Alberta already had one of the highest rates of domestic abuse in the country but the job-busting downturn in the once-booming oilpatch appears to be fuelling the problem of family violence even more.

"Domestic violence is about power and control," explained Falkowsky. "So if a man feels he has a lot of control over his workplace and then suddenly loses his job, he would transfer that over to the family and try to use that power and control there in a variety of ways."

Counselling requests up

Mary Wells, executive director of Catholic Family Services for Durham Region east of Toronto, said referrals for domestic violence were up 24 per cent in the last three months of 2008. The organization is currently compiling statistics for the first three months of 2009.

Requests for family and individual counselling have also risen, she said. Two programs for couples aimed at helping families weather the economic downturn are full and now have waiting lists.

"We know that it's rising," Wells said of domestic violence in the region, where thousands of job cuts at the Oshawa General Motors plant and related businesses have affected many families.

"We're seeing both sides of a couple laid off and then domestic violence erupts or substance abuse erupts. That's why we've been developing these preventive programs to try to deal with this before the problem gets really horrendous."

Four shelters for battered women in the area have been full to capacity, said Wells, and what counsellors are seeing mirrors the Calgary experience.

"We're having to extend the counselling period for many of the women that we're seeing because the level of violence seems greater than what we've seen in recent years."

"We see some very serious, very shocking abuse."

Donna Harris, co-ordinator for the Northumberland Domestic Abuse Monitoring Committee, said communities in the eastern Ontario region were hit with a recessionary double-whammy when a Kraft Foods plant shut its doors last fall, followed by the GM layoffs in nearby Oshawa.

She said the resulting financial uncertainty can set off a complex web of emotions, which can lead to violence in the family.

Support available

"We know that abuse is about power and control, and that very frequently during recession times, we have less power and less control," Harris said from Cobourg, Ont.

"We have no control whether our job's going to be there tomorrow. We have less power over our ability to spend money because we've had to take a cutback or a layoff.
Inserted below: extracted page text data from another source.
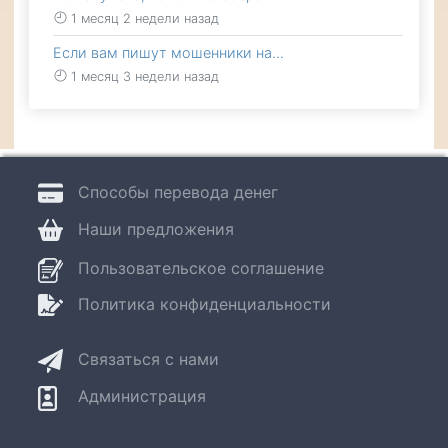
1 месяц 2 недели назад
Если вам пишут мошенники на…
1 месяц 3 недели назад
Способы перевода денег
Наши предложения
Пользовательское соглашение
Политика конфиденциальности
Связаться с нами
Администрация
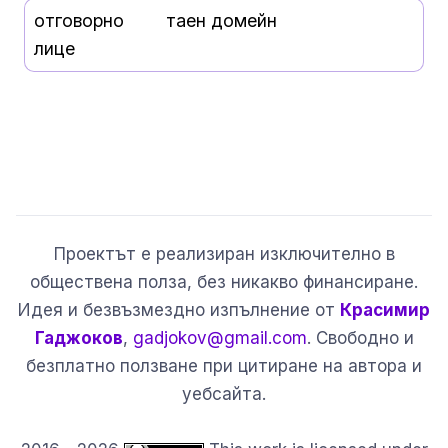
отговорно
таен домейн
лице
Проектът е реализиран изключително в
обществена полза, без никакво финансиране.
Идея и безвъзмездно изпълнение от
Красимир
Гаджоков
,
gadjokov@gmail.com
. Свободно и
безплатно ползване при цитиране на автора и
уебсайта.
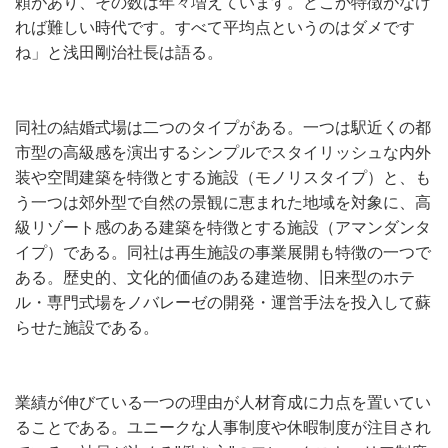
頼があり、その数は年々増えています。どこか特徴がなけ
れば難しい時代です。すべて平均点というのはダメです
ね」と浅田剛治社長は語る。
同社の結婚式場は二つのタイプがある。一つは駅近くの都
市型の高級感を演出するシンプルでスタイリッシュな内外
装や空間建築を特徴とする施設（モノリスタイプ）と、も
う一つは郊外型で自然の景観に恵まれた地域を対象に、高
級リゾート感のある建築を特徴とする施設（アマンダンタ
イプ）である。同社は再生施設の事業展開も特徴の一つで
ある。歴史的、文化的価値のある建造物、旧来型のホテ
ル・専門式場をノバレーゼの開発・運営手法を投入して蘇
らせた施設である。
業績が伸びている一つの理由が人材育成に力点を置いてい
ることである。ユニークな人事制度や休暇制度が注目され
So those two issues in themselves create an enormous effect on people's self-esteem, their self-worth."

Wells said losing one's job, with little prospect of one to replace it, can lead to feeling embarrassed, degraded and ashamed about not being able to support the family.

"And those kind of emotions ricochet into the relationships," she said. "And if there are many fracture lines in the relationship, they can widen, sort of like an earthquake."

But before that happens, say the experts, families should call crisis lines or contact social service organizations, which are set up across the country.

"If you're a man and you're seeing yourself escalate into what could potentially be violent behaviour or abusive behaviour, what we really want is for people to seek support," said Falkowsky of Calgary. "And likewise women and children."

"And so people need to know that they're not alone, that whether you're a child or a woman being abused or if you're a man who's an abuser, there's support and just get some help."